Les Américains ont eu tôt fait d’adopter l’impartition et le courant de pensée en transformation des ressources humaines qui l’accompagne. Depuis le début, ce sont eux qui y investissent les trois quarts des sommes et, selon une enquête du Conference Board, HR Outsourcing : Benefits, Challenges and Trend (2004), ils sont plus enclins à adopter l’impartition comme mode de gestion des processus d’affaires en ressources humaines.
Les enquêtes récentes ne mesurent pas l’ampleur du phénomène au Canada et au Québec. Toutefois, des contrats majeurs d’impartition de processus d’affaires font les manchettes depuis quelques années. Air Canada est la dernière des entreprises canadiennes à avoir signé une lettre d’entente en vue de l’impartition intégrée de processus d’affaires, un contrat qui prévoit la livraison de services à plus de trente mille employés pour une durée de sept ans. La Banque CIBC, le Groupe financier BMO et Nortel ont eux aussi signé des ententes semblables au cours des dernières années.

### ENTRÉES À TRAITER
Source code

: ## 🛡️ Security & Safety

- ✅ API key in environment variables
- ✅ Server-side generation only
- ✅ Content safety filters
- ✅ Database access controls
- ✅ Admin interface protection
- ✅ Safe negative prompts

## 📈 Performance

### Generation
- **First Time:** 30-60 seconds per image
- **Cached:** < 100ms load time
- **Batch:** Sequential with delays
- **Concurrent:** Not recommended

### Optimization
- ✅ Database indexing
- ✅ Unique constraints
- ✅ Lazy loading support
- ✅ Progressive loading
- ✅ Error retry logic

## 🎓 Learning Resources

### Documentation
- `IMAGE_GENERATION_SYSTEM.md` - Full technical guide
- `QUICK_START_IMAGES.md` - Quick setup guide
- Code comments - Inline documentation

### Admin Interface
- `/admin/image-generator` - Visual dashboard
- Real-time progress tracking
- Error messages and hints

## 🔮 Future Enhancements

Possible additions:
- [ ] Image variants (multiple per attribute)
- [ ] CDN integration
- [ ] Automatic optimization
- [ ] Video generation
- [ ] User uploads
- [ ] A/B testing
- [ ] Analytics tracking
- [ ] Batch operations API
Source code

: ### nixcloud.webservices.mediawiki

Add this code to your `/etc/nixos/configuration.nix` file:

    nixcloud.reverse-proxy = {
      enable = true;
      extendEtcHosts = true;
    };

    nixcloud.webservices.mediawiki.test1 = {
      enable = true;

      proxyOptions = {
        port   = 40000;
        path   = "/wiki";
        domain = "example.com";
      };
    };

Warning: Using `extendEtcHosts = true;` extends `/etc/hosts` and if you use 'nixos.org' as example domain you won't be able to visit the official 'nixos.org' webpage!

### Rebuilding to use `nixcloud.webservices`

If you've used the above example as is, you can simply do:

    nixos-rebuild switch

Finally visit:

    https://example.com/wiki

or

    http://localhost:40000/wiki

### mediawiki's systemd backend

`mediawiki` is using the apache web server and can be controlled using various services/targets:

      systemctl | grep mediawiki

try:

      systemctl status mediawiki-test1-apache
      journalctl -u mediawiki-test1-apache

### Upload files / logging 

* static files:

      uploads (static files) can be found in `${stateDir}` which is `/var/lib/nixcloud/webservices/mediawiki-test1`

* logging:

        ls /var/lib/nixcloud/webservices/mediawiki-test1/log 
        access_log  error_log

### CONSIGNES
1. Modifiez le passage du texte sur l'impartition qui commence aux mots « Les enquêtes récentes » et se termine après « des dernières années. », en remplaçant « sept ans » par « dix ans ».
2. Veuillez reproduire à l'identique les lignes des entrées depuis leur début jusqu'à la ligne contenant « ## 📈 Performance », celle-ci incluse.
Le texte et les entrées proviennent de sources distinctes.

### CORRIGÉ
1.
Les enquêtes récentes ne mesurent pas l’ampleur du phénomène au Canada et au Québec. Toutefois, des contrats majeurs d’impartition de processus d’affaires font les manchettes depuis quelques années. Air Canada est la dernière des entreprises canadiennes à avoir signé une lettre d’entente en vue de l’impartition intégrée de processus d’affaires, un contrat qui prévoit la livraison de services à plus de trente mille employés pour une durée de dix ans. La Banque CIBC, le Groupe financier BMO et Nortel ont eux aussi signé des ententes semblables au cours des dernières années.

2.
Source code

: ## 🛡️ Security & Safety

- ✅ API key in environment variables
- ✅ Server-side generation only
- ✅ Content safety filters
- ✅ Database access controls
- ✅ Admin interface protection
- ✅ Safe negative prompts

## 📈 Performance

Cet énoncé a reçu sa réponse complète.